Appellants argue that their appeal with regard to all the ordinances, except those adopted by the San Luis Obispo jurisdictions, is moot because the new DOT Appropriations Bill delays the necessary activities for the previously scheduled lease sales. Although they argue mootness, appellants acknowledge that the seeds of controversy between themselves and the local governments still remain. "If the decision is to go forward with the sales," say appellants, "then the controversy we have raised here may well arise again, but it is not here now." Appellants' Memorandum of Points and Authorities in Support of Motion to Vacate Judgment and to Dismiss Appeal as Moot at 4. Appellees agree that the ripeness questions, at least, are likely to arise again if the judgment of the district court is vacated. They argue that the law is clear that only a previously ripe argument can be moot and that no dispute can properly be declared moot when it is likely to recur in later litigation.

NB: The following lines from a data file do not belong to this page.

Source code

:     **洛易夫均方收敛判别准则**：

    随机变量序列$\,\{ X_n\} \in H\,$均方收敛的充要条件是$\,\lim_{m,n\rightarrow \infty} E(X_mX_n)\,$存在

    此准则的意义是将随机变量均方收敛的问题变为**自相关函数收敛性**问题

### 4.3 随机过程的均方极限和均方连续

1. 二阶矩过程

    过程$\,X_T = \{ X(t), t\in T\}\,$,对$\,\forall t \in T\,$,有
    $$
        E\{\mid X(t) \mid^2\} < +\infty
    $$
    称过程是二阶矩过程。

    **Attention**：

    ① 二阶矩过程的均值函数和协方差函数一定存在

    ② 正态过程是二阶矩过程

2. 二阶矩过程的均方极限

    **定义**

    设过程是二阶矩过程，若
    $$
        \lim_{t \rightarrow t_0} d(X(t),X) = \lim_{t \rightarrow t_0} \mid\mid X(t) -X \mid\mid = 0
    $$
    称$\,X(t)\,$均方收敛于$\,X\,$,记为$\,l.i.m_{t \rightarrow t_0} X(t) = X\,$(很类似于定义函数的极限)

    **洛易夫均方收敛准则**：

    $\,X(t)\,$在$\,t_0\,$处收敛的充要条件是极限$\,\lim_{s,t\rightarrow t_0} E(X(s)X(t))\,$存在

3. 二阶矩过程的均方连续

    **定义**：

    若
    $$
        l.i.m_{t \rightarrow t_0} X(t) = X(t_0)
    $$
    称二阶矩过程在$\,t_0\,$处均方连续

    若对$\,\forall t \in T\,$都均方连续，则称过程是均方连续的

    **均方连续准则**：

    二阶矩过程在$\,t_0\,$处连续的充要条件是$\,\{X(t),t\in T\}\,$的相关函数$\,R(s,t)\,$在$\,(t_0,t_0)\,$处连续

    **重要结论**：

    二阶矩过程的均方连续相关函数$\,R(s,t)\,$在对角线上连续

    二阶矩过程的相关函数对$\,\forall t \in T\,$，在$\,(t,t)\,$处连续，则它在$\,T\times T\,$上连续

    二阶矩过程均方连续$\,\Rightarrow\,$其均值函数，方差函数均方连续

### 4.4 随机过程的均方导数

We agree with appellees that actions are not moot when the issues they concern are likely to recur. Our court has consistently held that when a controversy is an on-going one, the case has not become moot. In Gary H. v. Hegstrom, 831 F.2d 1430, 1431 (9th Cir.1987), we held that a case had not become moot because, despite growing accord between the parties, continuing controversy remained. Earlier, we held in Seay v. McDonnell Douglas Corp., 533 F.2d 1126, 1130 (9th Cir.1976) that a defendant's voluntary cessation of wrongdoing did not render the case moot because it provided no assurance that the alleged wrongdoing would not recur. Both these cases support the more general proposition that when the possibility of controversy remains, the case is not yet moot.